O QUE FAZER>
**A)** Reescreva o trecho do texto sobre o Legendários começando em "Não tenho nada" e terminando em "uma lavagem cerebral.", trocando "marmanjos" por "homens adultos".
**B)** Por favor, escreva a continuação do texto sobre o Legendários, começando logo depois da última frase.

TRECHO DO TEXTO>
>>
Não tenho nada contra o Legendários. Só o fato de reunir homens abraçados e de mãos dadas para oração já é uma proeza.
Fundado em 2015 na Guatemala pelo pastor Chepe Putzu, chegou ao Brasil em 2017. Mais de 14 mil brasileiros se alistaram na jornada. É uma febre entre marmanjos, com o propósito de resgatar a identidade, fortalecer os laços familiares e inspirar ações sociais e engajamento nas comunidades locais.
O recrutamento quase militar pode gerar desconfiança ideológica da esquerda: um movimento da direita? Pode ser estereotipado: um movimento hétero?
Mas sempre pesará mais o que você carrega da experiência do que a experiência em si. Se você não tem valores sólidos, será arrebanhado, hipnotizado, arrastado para uma lavagem cerebral.
<<
DADOS COLETADOS>
>>
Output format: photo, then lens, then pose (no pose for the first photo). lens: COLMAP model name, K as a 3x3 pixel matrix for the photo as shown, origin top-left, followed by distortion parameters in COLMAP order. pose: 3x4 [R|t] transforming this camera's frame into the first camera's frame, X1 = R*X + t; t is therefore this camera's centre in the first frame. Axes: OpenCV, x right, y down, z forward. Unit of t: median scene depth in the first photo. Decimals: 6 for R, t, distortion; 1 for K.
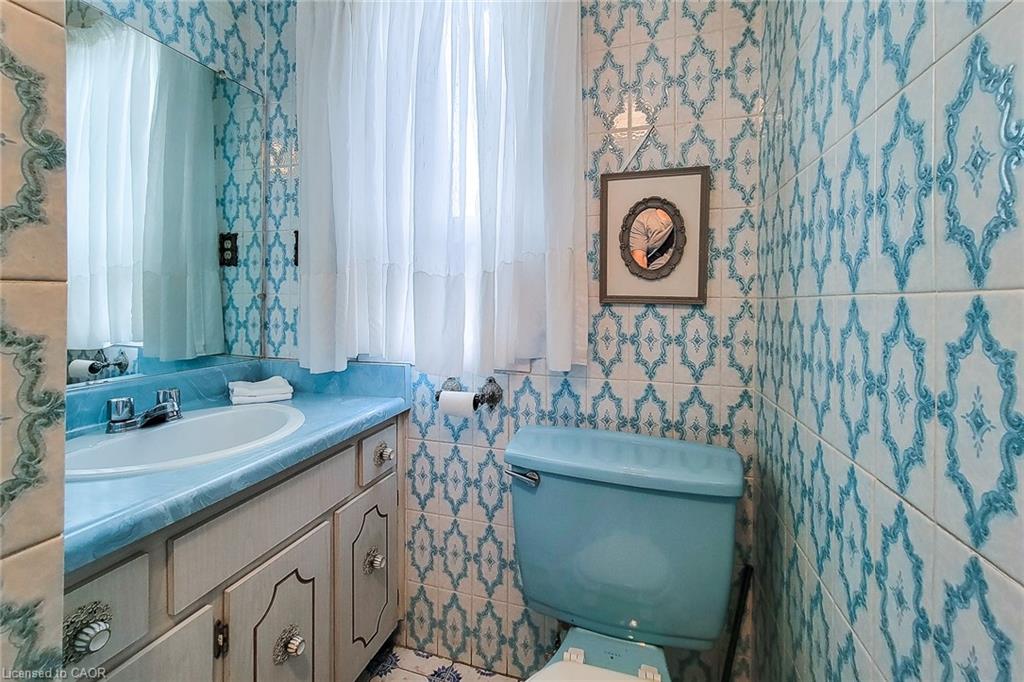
lens RADIAL K [[437.3, 0, 503.0], [0, 437.3, 300.1], [0, 0, 1]] dist [0.003965, 0.000423]
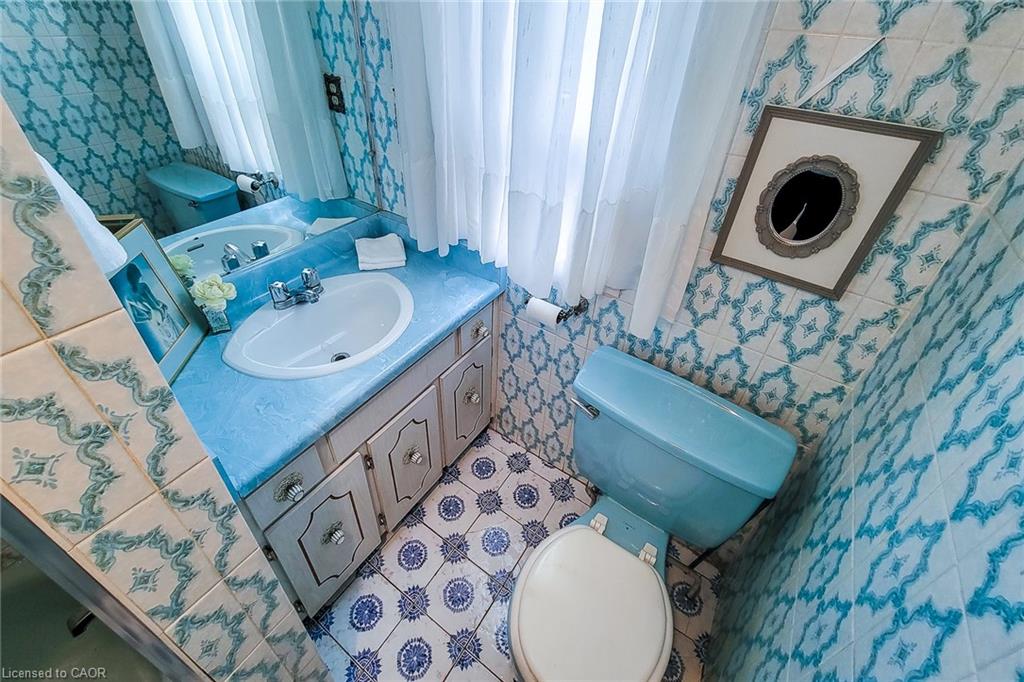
<<
RESPOSTAS DO EXERCÍCIO>
**A)**
Não tenho nada contra o Legendários. Só o fato de reunir homens abraçados e de mãos dadas para oração já é uma proeza.
Fundado em 2015 na Guatemala pelo pastor Chepe Putzu, chegou ao Brasil em 2017. Mais de 14 mil brasileiros se alistaram na jornada. É uma febre entre homens adultos, com o propósito de resgatar a identidade, fortalecer os laços familiares e inspirar ações sociais e engajamento nas comunidades locais.
O recrutamento quase militar pode gerar desconfiança ideológica da esquerda: um movimento da direita? Pode ser estereotipado: um movimento hétero?
Mas sempre pesará mais o que você carrega da experiência do que a experiência em si. Se você não tem valores sólidos, será arrebanhado, hipnotizado, arrastado para uma lavagem cerebral.

**B)**
Homens fracos acreditam em tudo. Homens fortes escolhem no que acreditar.
Percebo, no entanto, que estamos precisando mais de algo como Sentinelas da Casa.
Se o Legendários é voltado para o reforço da masculinidade por meio de desafios ao ar livre, vejo que nossa principal carência é o contrário: o cuidado com os filhos e com a relação amorosa, a manutenção da vida cotidiana com a disciplina e constância do afeto.
Dependemos mais do nascimento de uma mentalidade e menos da restauração de uma crença.
Em vez de caminhadas, trilhas, caças e provas de resistência que testam os limites do corpo, queria ver o quanto os homens aguentariam ficar dentro de casa: cozinhando, limpando o que está na pia, lavando, estendendo e passando a roupa, alimentando e arrumando os filhos, realizando os deveres escolares com eles, faxinando os banheiros.
Em vez de acampar e acender fogueira com o atrito das pedras, teriam que aprender a permanecer mais na própria residência, a ser mais presentes e disponíveis, a se preocupar com o que falta na geladeira e no coração dos mais próximos.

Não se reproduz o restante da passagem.